Task to carry out:
Transcribe the records that follow in their entirety, omitting any pictures.

Provided records:
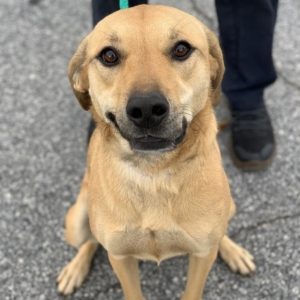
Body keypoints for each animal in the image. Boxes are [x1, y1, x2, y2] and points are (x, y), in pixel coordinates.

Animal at [56, 4, 255, 298]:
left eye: (181, 49)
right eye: (108, 55)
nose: (146, 108)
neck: (154, 172)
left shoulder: (201, 255)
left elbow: (195, 285)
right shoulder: (120, 257)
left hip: (229, 209)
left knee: (220, 234)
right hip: (77, 222)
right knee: (89, 240)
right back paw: (75, 267)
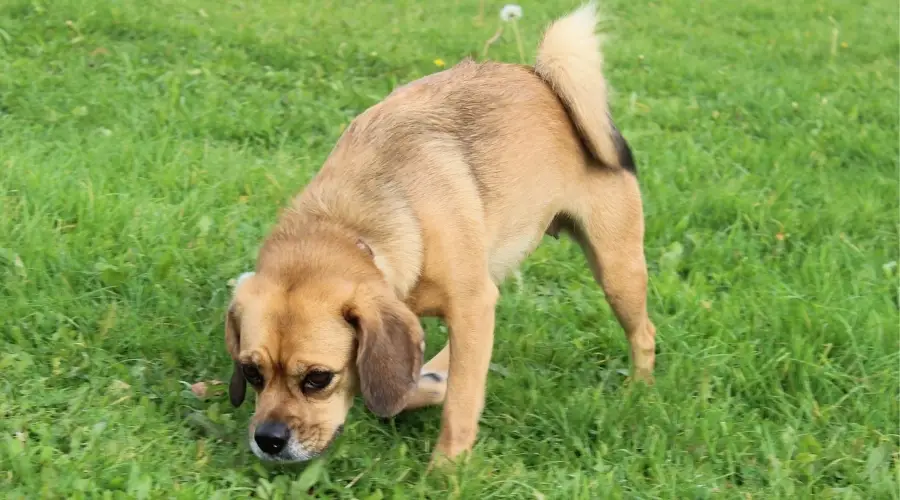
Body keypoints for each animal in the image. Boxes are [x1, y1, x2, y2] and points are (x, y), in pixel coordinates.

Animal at [223, 2, 660, 464]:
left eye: (318, 378)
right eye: (251, 372)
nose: (268, 440)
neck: (355, 222)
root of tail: (544, 79)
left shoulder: (471, 308)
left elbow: (460, 403)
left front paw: (447, 467)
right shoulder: (451, 314)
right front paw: (429, 386)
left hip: (617, 272)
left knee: (644, 335)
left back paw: (639, 391)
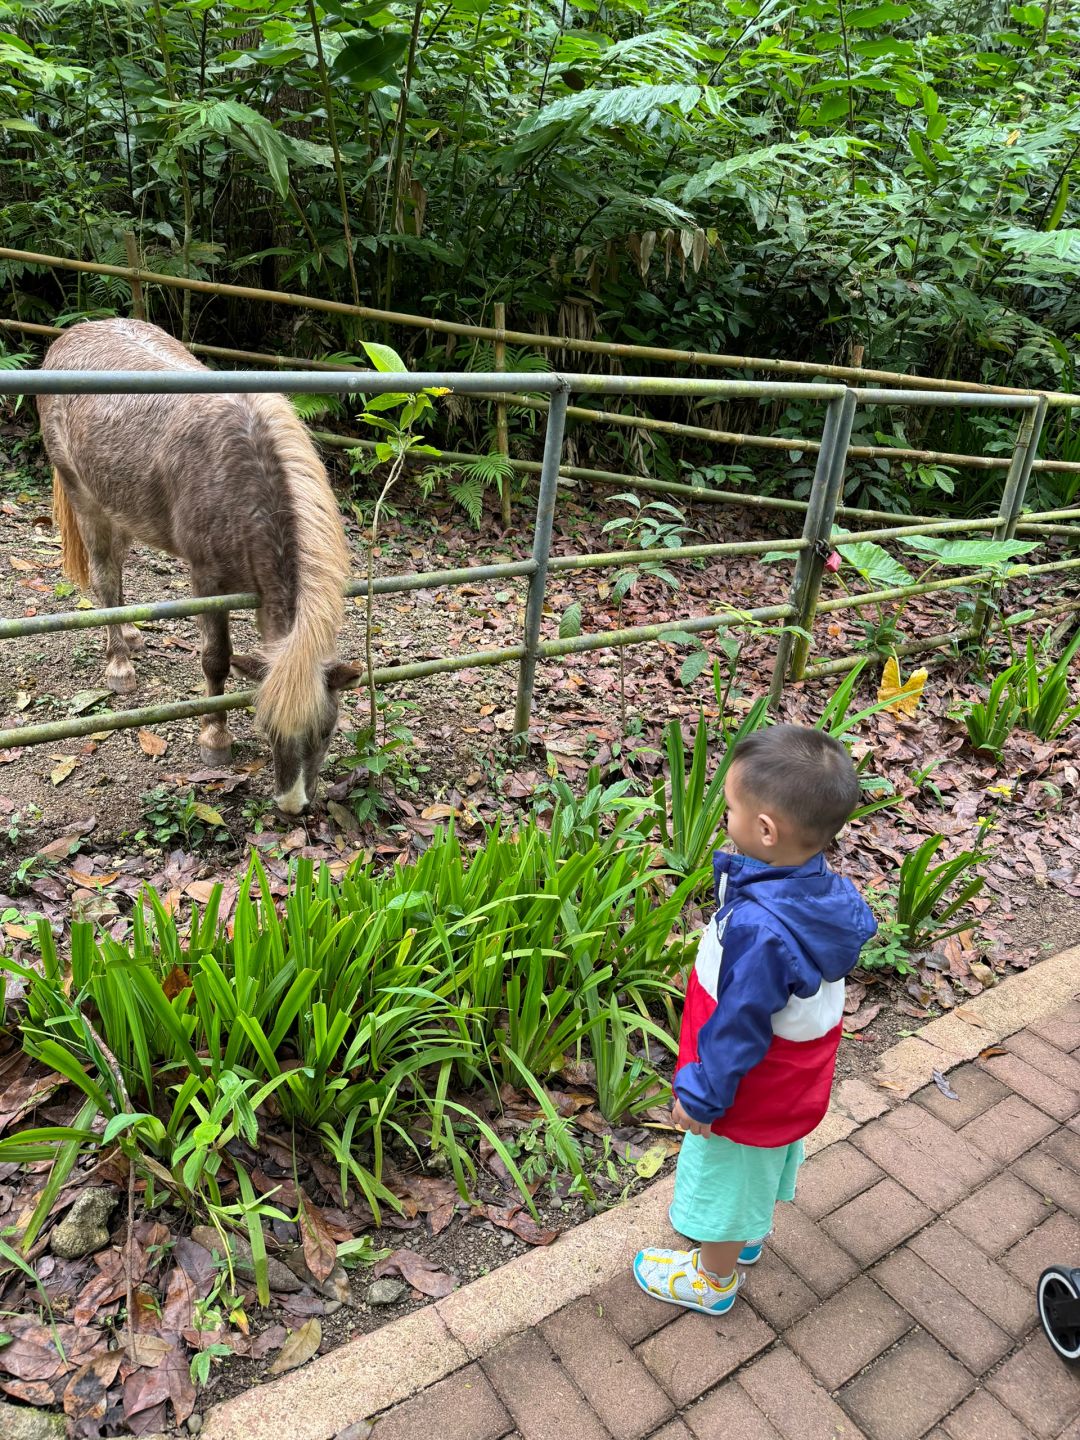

Response to the exercise:
Body keypoints for each animal in the image. Boxes are [x1, y1, x2, y2] and points are (x, y), in pixel coordinates.

Animal at [56, 4, 255, 298]:
left eye: (181, 49)
right eye: (108, 55)
nose: (146, 108)
neck: (154, 172)
left shoulder: (201, 255)
left elbow: (195, 285)
right shoulder: (120, 257)
left hip: (229, 209)
left knee: (220, 234)
right hip: (77, 222)
right knee: (89, 240)
right back paw: (75, 267)
Body keypoints for each animal in the image. Boxes are [x1, y1, x2, y2] and points are (x, y), in pixel coordinates.

Animal at [223, 2, 660, 464]:
left eye: (318, 378)
right eye: (251, 372)
nose: (268, 440)
neck: (355, 222)
root of tail: (544, 79)
left shoulder: (471, 308)
left elbow: (460, 403)
left front paw: (447, 467)
right shoulder: (451, 314)
right front paw: (429, 386)
left hip: (617, 272)
left knee: (644, 335)
left back paw: (639, 391)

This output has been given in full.